While Ukraine controlled 10% of the Luhansk region just over a week ago, that figure is now about 5%, Haidai said Thursday. “It is clear that our boys are slowly retreating to more fortified positions - we need to hold back this horde.”

People stand in a bus during an evacuation near Lyman, Ukraine.Evgeniy Maloletka / AP Photo / TASS

Videos of Ukrainian forces retreating westward and ferocious Russian bombardments were widely shared online this week.

In particular, Russia has positioned a large number of troops and equipment around the village of Popasna, where it recently achieved a breakthrough, attempting to maximize its firepower in a small sector of the front.

By concentrating its forces in this way, Russia has been able to make some territorial gains, according to Robert Bell, a former NATO official, and professor at Georgia Tech Institute.

Russian troops are currently reported to be fighting both east and west out of Popasna, attempting to encircle Ukrainian forces in the city of Severodonetsk.

If they were successful, a battle for Severodonetsk would likely look like “Mariupol on a smaller scale,” according to Nikolaus von Twickel, a former OSCE staff member who researches the Donbas region.

Thousands of civilians were killed in the bloody and destructive Russian siege of Mariupol, a Ukrainian port city, which finally fell earlier this month.

The seizure of Severodonetsk would give Russia almost complete control of the Luhansk region, one of the objectives set by the Kremlin when Russian President Vladimir Putin ordered Russian troops over the Ukrainian border in late February.

Smoke and dirt rise from the city of Severodonetsk during shelling. ARIS MESSINIS / AFP

Supporters of the Kremlin’s “special military operation” have taken to social media in recent days to voice a sense of optimism for a continued Russian advance.

“Most likely the Russian army won’t stop at Donbas,” said the Voenny Osvedomitel administrator, who declined to give a name.

“No matter how much the other side tells us they’ve killed Russian special forces, paratroopers and marines, and Chechens, and all the elite units of DNR and LNR - look what we see now?” writer and extreme nationalist Zakhar Prilepin posted on Telegram.

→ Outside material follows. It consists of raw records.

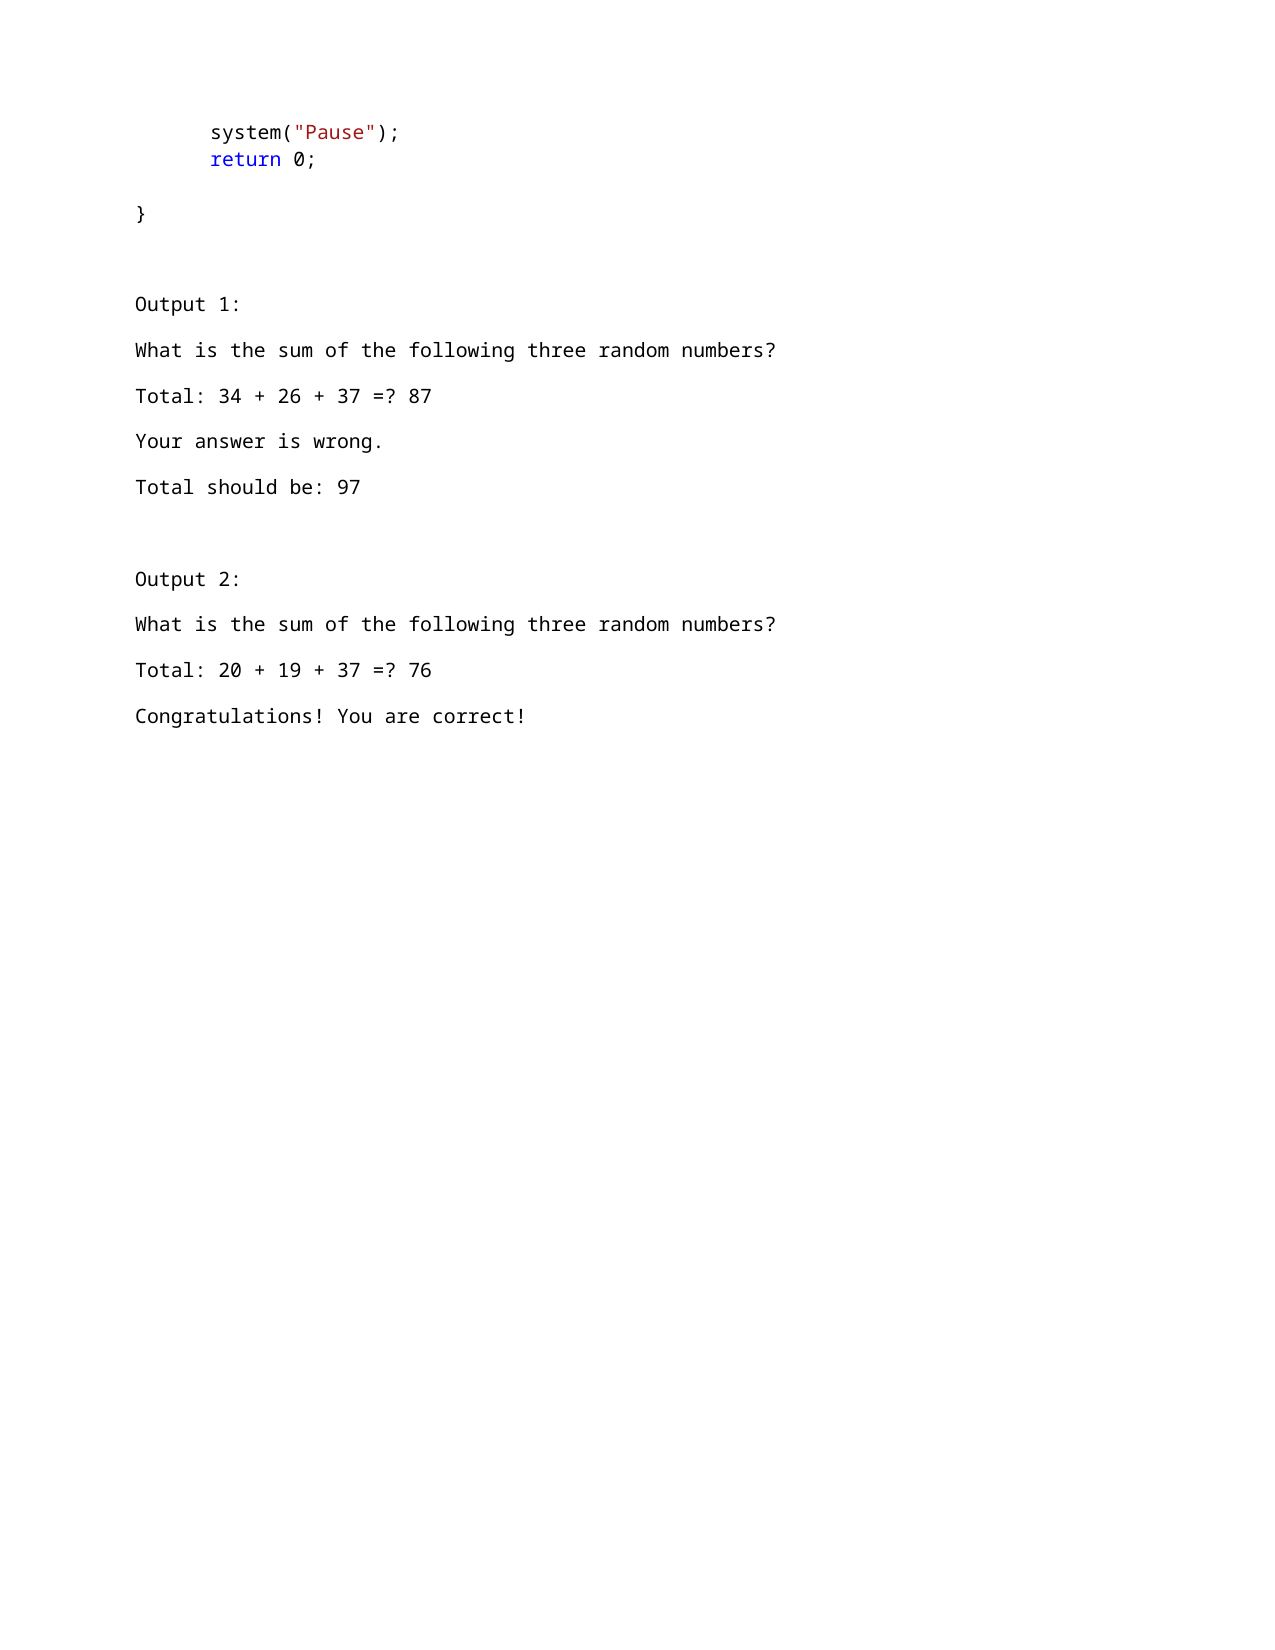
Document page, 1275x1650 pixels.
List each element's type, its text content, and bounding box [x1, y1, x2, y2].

text Total should be: 97 [135, 473, 1140, 500]
text return 0; [135, 145, 1140, 172]
text Your answer is wrong. [135, 428, 1140, 454]
text system("Pause"); [135, 118, 1140, 145]
text Output 2: [135, 565, 1140, 592]
text Total: 20 + 19 + 37 =? 76 [135, 656, 1140, 683]
text What is the sum of the following three random numbers? [135, 611, 1140, 637]
text Congratulations! You are correct! [135, 702, 1140, 729]
text What is the sum of the following three random numbers? [135, 336, 1140, 363]
text Total: 34 + 26 + 37 =? 87 [135, 382, 1140, 409]
text Output 1: [135, 290, 1140, 317]
text } [135, 199, 1140, 226]
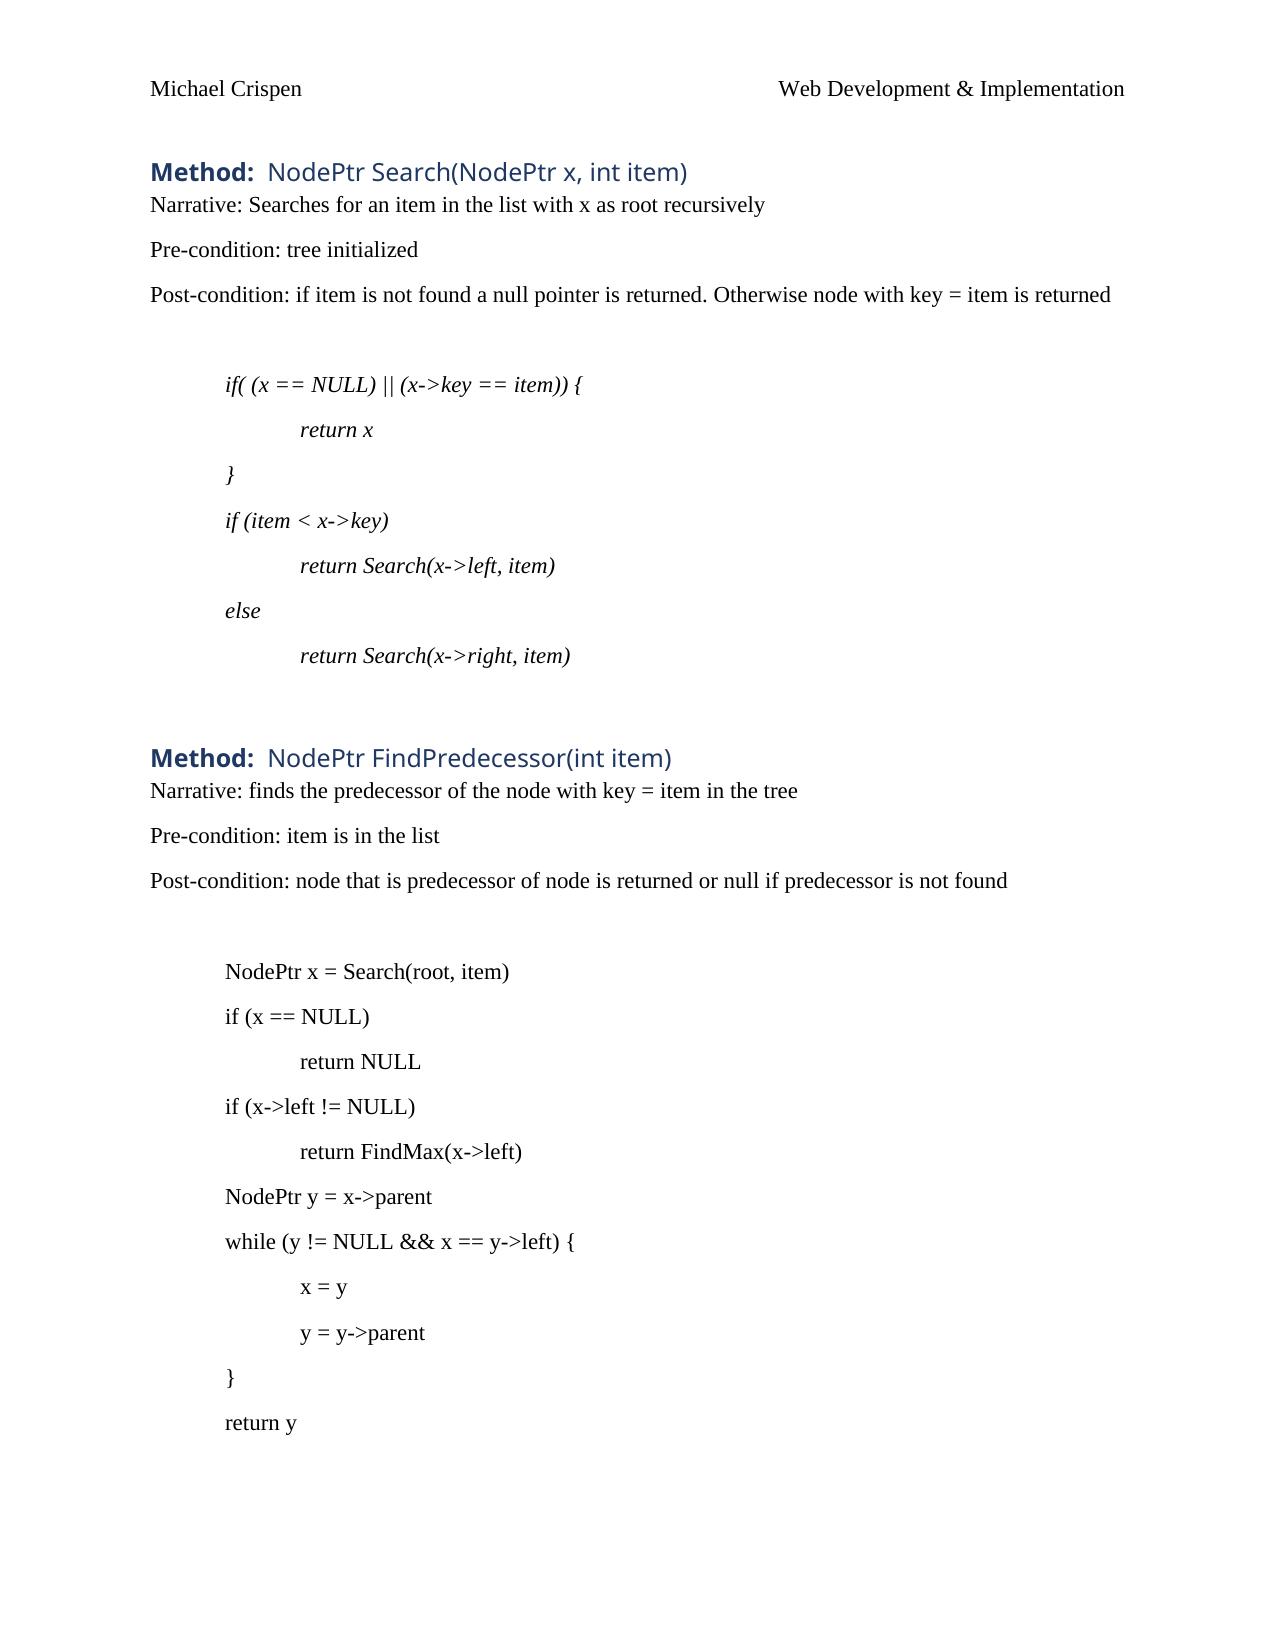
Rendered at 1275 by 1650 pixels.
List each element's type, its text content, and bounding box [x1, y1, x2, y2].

text NodePtr y = x->parent [150, 1183, 1125, 1209]
text Narrative: Searches for an item in the list with x as root recursively [150, 191, 1125, 217]
text while (y != NULL && x == y->left) { [150, 1228, 1125, 1255]
text return y [150, 1409, 1125, 1435]
text Pre-condition: item is in the list [150, 822, 1125, 849]
text Narrative: finds the predecessor of the node with key = item in the tree [150, 777, 1125, 804]
text Post-condition: node that is predecessor of node is returned or null if predecessor is not found [150, 867, 1125, 894]
subtitle Method: NodePtr FindPredecessor(int item) [150, 741, 1125, 774]
text return x [150, 416, 1125, 443]
text return NULL [150, 1048, 1125, 1074]
text return FindMax(x->left) [150, 1138, 1125, 1164]
subtitle Method: NodePtr Search(NodePtr x, int item) [150, 154, 1125, 188]
text if (item < x->key) [150, 507, 1125, 533]
text NodePtr x = Search(root, item) [150, 958, 1125, 984]
text else [150, 597, 1125, 623]
text x = y [150, 1273, 1125, 1300]
text y = y->parent [150, 1318, 1125, 1345]
text if (x->left != NULL) [150, 1093, 1125, 1119]
text Post-condition: if item is not found a null pointer is returned. Otherwise node with key = item is returned [150, 281, 1125, 307]
text return Search(x->left, item) [150, 552, 1125, 578]
text if( (x == NULL) || (x->key == item)) { [150, 371, 1125, 398]
text Pre-condition: tree initialized [150, 236, 1125, 262]
text if (x == NULL) [150, 1003, 1125, 1029]
text } [150, 1364, 1125, 1390]
text } [150, 462, 1125, 488]
text return Search(x->right, item) [150, 642, 1125, 668]
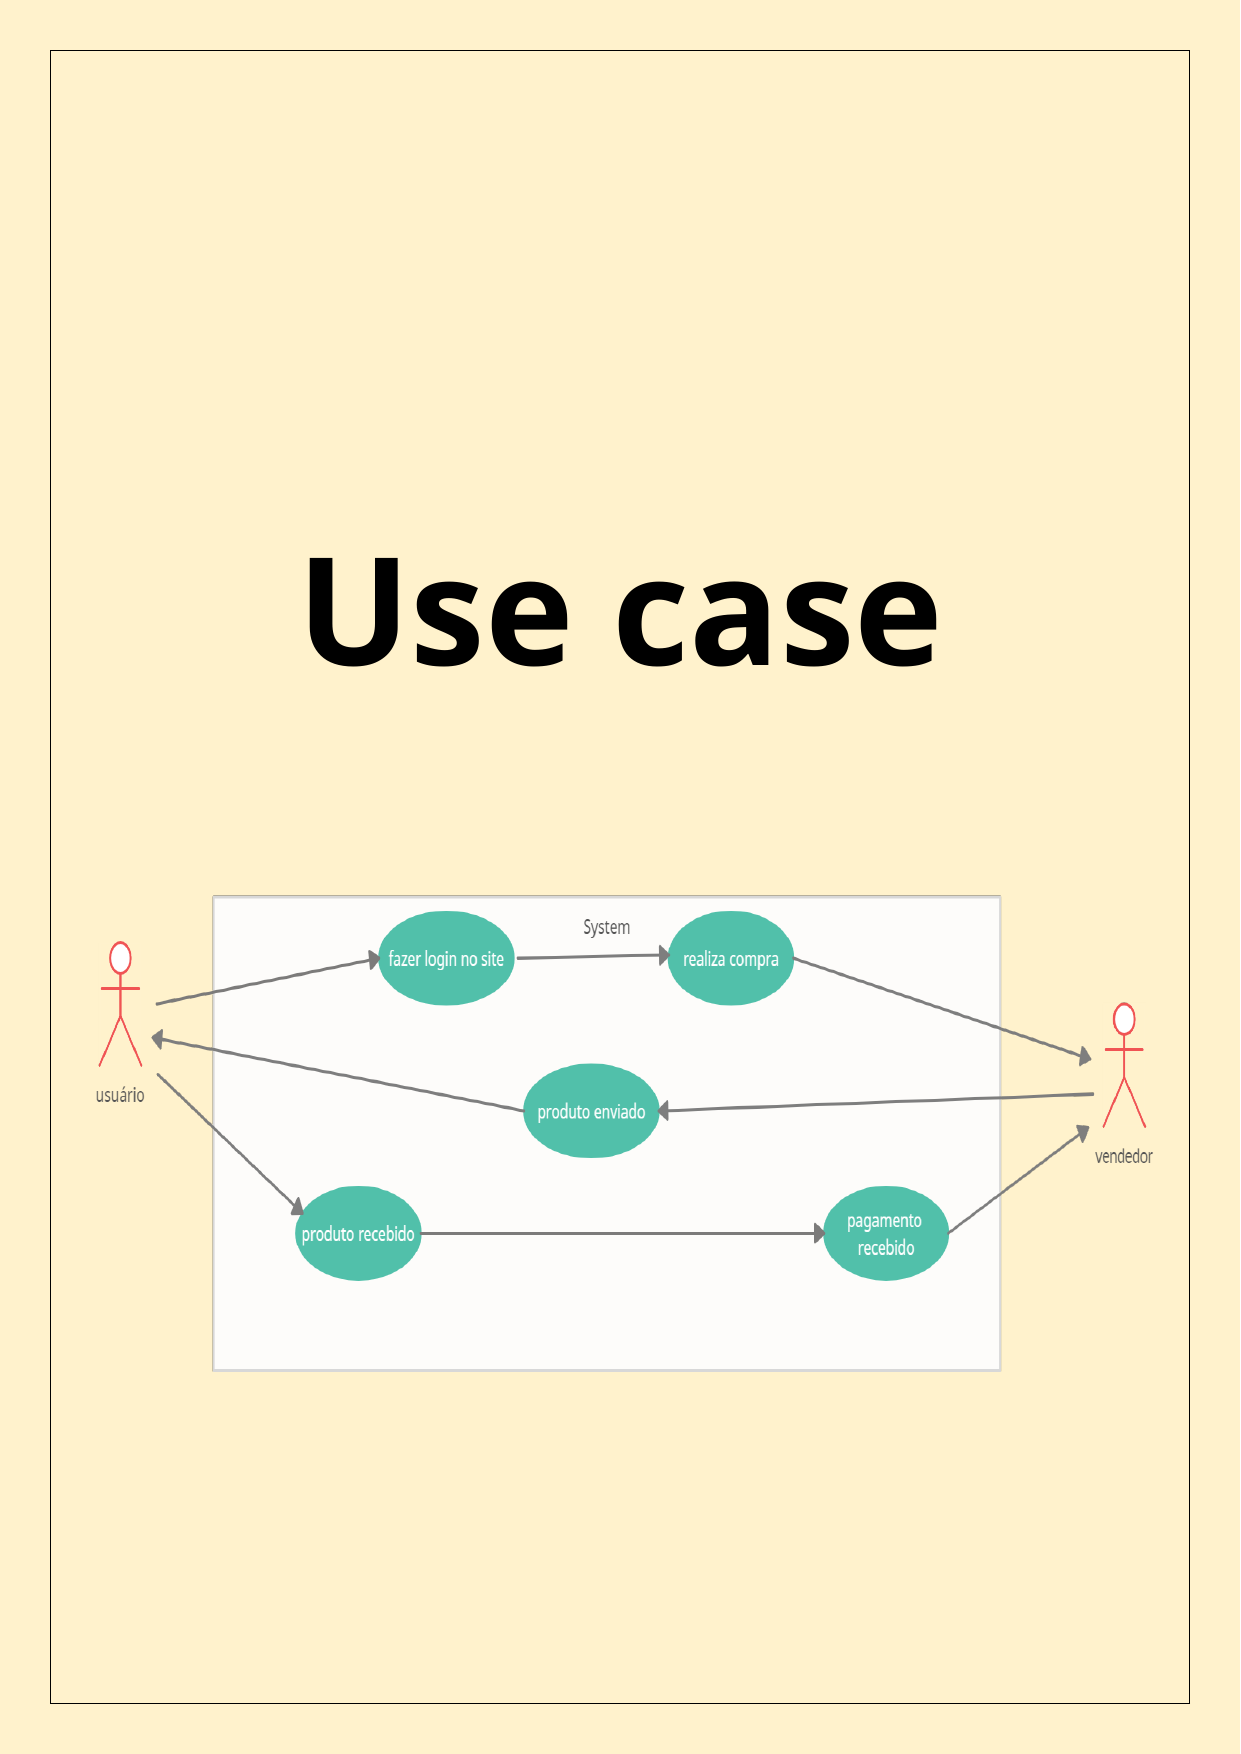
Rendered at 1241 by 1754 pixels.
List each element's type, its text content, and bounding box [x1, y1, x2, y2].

picture [75, 866, 1174, 1401]
subtitle Use case [75, 505, 1165, 709]
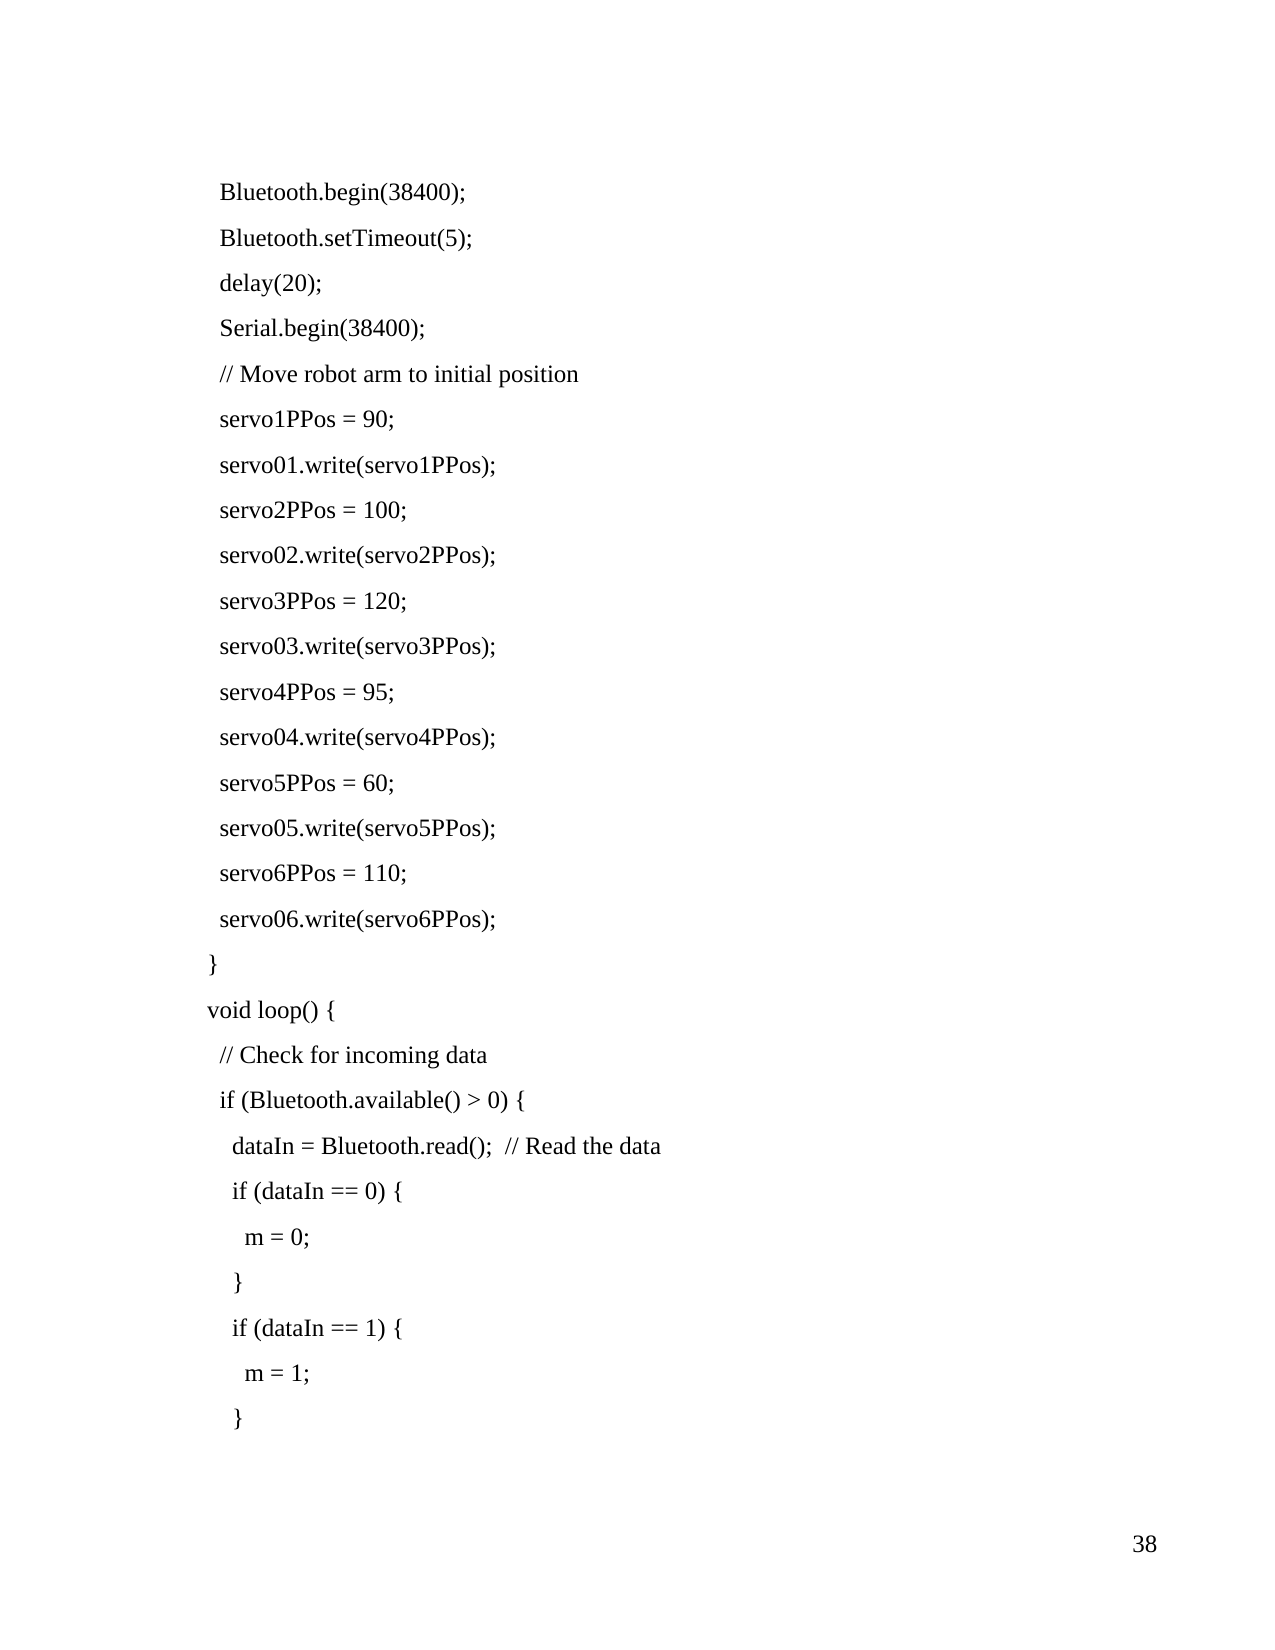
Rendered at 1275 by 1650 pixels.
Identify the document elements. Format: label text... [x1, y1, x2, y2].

text if (Bluetooth.available() > 0) { [207, 1086, 1157, 1114]
text Bluetooth.setTimeout(5); [207, 223, 1157, 251]
text servo04.write(servo4PPos); [207, 722, 1157, 751]
text } [207, 1403, 1157, 1432]
text servo05.write(servo5PPos); [207, 813, 1157, 842]
text Serial.begin(38400); [207, 313, 1157, 342]
text servo2PPos = 100; [207, 495, 1157, 524]
text servo03.write(servo3PPos); [207, 631, 1157, 660]
text servo1PPos = 90; [207, 404, 1157, 433]
text Bluetooth.begin(38400); [207, 177, 1157, 206]
text } [207, 1267, 1157, 1296]
text dataIn = Bluetooth.read(); // Read the data [207, 1131, 1157, 1160]
text m = 0; [207, 1222, 1157, 1251]
text // Check for incoming data [207, 1040, 1157, 1069]
text m = 1; [207, 1358, 1157, 1387]
text delay(20); [207, 268, 1157, 297]
text servo5PPos = 60; [207, 768, 1157, 796]
text if (dataIn == 0) { [207, 1176, 1157, 1205]
text // Move robot arm to initial position [207, 359, 1157, 388]
text } [207, 949, 1157, 978]
text void loop() { [207, 995, 1157, 1023]
text if (dataIn == 1) { [207, 1313, 1157, 1341]
text servo4PPos = 95; [207, 677, 1157, 706]
text servo06.write(servo6PPos); [207, 904, 1157, 933]
text servo01.write(servo1PPos); [207, 450, 1157, 478]
text servo3PPos = 120; [207, 586, 1157, 615]
text servo6PPos = 110; [207, 858, 1157, 887]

After a bungled attempt to take Kyiv in the early days of the war, Russia was forced to scale down its ambitions in Ukraine, regrouping its forces in the east in what looks like an attempt to capture the Donbas region in its entirety.

The Ukrainian army is taking serious casualties and Ukrainian President Volodymyr Zelensky said Sunday that up to 100 Ukrainian soldiers were dying every day.

“The Russian army has been trying to wear the Ukrainians down for three months now, so there must be some toll taken on the Ukrainian army,” said analyst Bell.

The Russian Armed Forces have the upper hand in terms of momentum on the battlefield, according to Oleksiy Arestovych, a Ukrainian presidential adviser.

“We have now lost to the Russian army in terms of pace. The Russian side managed to accumulate reserves earlier than we did,” Arestovych said Wednesday in an interview with the YouTube show "Feygin LIVE".

Destroyed Russian military equipment at Seversky Donets river crossing.General Staff of the Armed Forces of Ukraine

While the Ukrainian side expects the situation to improve in the long run, Arestovych stressed that Ukrainian forces have a difficult month ahead as they wait to be reinforced with Western weaponry and new recruits.

Russian troops will likely move quickly to capitalize on Ukraine’s weakness, analysts said.

“Russian forces may need to conduct a ground offensive on Severodonetsk in upcoming days to maintain their pace,” said a report published Wednesday by the Institute for the Study of War, a U.S. think tank.

A battle for control of Severedonestk would likely be costly for both sides, according to Bell, who predicted that a Russian victory in the eastern Ukrainian city would mean Ukraine had to “pull its forces back, and consolidate their lines.”

While these gains may deliver a boost to Russian troops, and lift morale among war supporters in Russia, Bell said they should not be overstated when assessing the overall course of the fighting.

“Ukraine may be forced to give up incrementally more territory in Luhansk, but, even then, that’s a long way from being the decisive battle of the war,” said Bell.